Your objective
Could you please retype all of the data below exactly?

Data shown
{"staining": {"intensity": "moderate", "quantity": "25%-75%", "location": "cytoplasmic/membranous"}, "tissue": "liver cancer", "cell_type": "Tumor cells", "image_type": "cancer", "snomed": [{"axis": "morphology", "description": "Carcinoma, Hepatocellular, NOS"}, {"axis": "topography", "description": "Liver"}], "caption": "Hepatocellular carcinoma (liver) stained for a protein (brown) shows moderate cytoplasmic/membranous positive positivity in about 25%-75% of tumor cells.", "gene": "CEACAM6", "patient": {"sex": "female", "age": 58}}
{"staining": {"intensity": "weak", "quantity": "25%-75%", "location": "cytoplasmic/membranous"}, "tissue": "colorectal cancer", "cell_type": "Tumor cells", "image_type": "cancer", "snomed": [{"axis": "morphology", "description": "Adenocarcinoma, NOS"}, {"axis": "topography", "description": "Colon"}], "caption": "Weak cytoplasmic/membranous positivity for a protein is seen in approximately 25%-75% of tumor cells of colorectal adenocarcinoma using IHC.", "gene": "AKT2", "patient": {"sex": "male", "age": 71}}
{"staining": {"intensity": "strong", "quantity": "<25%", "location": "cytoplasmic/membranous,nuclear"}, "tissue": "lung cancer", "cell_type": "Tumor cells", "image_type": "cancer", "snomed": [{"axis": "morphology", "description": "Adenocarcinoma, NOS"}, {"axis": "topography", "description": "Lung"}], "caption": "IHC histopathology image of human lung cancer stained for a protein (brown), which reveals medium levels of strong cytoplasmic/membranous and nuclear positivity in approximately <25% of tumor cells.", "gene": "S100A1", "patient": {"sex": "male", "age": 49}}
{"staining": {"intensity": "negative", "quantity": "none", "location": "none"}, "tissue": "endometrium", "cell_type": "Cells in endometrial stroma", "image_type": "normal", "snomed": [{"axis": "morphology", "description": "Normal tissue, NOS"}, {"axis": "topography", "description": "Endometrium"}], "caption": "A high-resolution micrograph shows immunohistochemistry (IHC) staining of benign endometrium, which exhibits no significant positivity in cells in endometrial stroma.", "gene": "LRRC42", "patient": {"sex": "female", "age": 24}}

Written response
{"staining": {"intensity": "moderate", "quantity": "25%-75%", "location": "cytoplasmic/membranous"}, "tissue": "liver cancer", "cell_type": "Tumor cells", "image_type": "cancer", "snomed": [{"axis": "morphology", "description": "Carcinoma, Hepatocellular, NOS"}, {"axis": "topography", "description": "Liver"}], "caption": "Hepatocellular carcinoma (liver) stained for a protein (brown) shows moderate cytoplasmic/membranous positive positivity in about 25%-75% of tumor cells.", "gene": "CEACAM6", "patient": {"sex": "female", "age": 58}}
{"staining": {"intensity": "weak", "quantity": "25%-75%", "location": "cytoplasmic/membranous"}, "tissue": "colorectal cancer", "cell_type": "Tumor cells", "image_type": "cancer", "snomed": [{"axis": "morphology", "description": "Adenocarcinoma, NOS"}, {"axis": "topography", "description": "Colon"}], "caption": "Weak cytoplasmic/membranous positivity for a protein is seen in approximately 25%-75% of tumor cells of colorectal adenocarcinoma using IHC.", "gene": "AKT2", "patient": {"sex": "male", "age": 71}}
{"staining": {"intensity": "strong", "quantity": "<25%", "location": "cytoplasmic/membranous,nuclear"}, "tissue": "lung cancer", "cell_type": "Tumor cells", "image_type": "cancer", "snomed": [{"axis": "morphology", "description": "Adenocarcinoma, NOS"}, {"axis": "topography", "description": "Lung"}], "caption": "IHC histopathology image of human lung cancer stained for a protein (brown), which reveals medium levels of strong cytoplasmic/membranous and nuclear positivity in approximately <25% of tumor cells.", "gene": "S100A1", "patient": {"sex": "male", "age": 49}}
{"staining": {"intensity": "negative", "quantity": "none", "location": "none"}, "tissue": "endometrium", "cell_type": "Cells in endometrial stroma", "image_type": "normal", "snomed": [{"axis": "morphology", "description": "Normal tissue, NOS"}, {"axis": "topography", "description": "Endometrium"}], "caption": "A high-resolution micrograph shows immunohistochemistry (IHC) staining of benign endometrium, which exhibits no significant positivity in cells in endometrial stroma.", "gene": "LRRC42", "patient": {"sex": "female", "age": 24}}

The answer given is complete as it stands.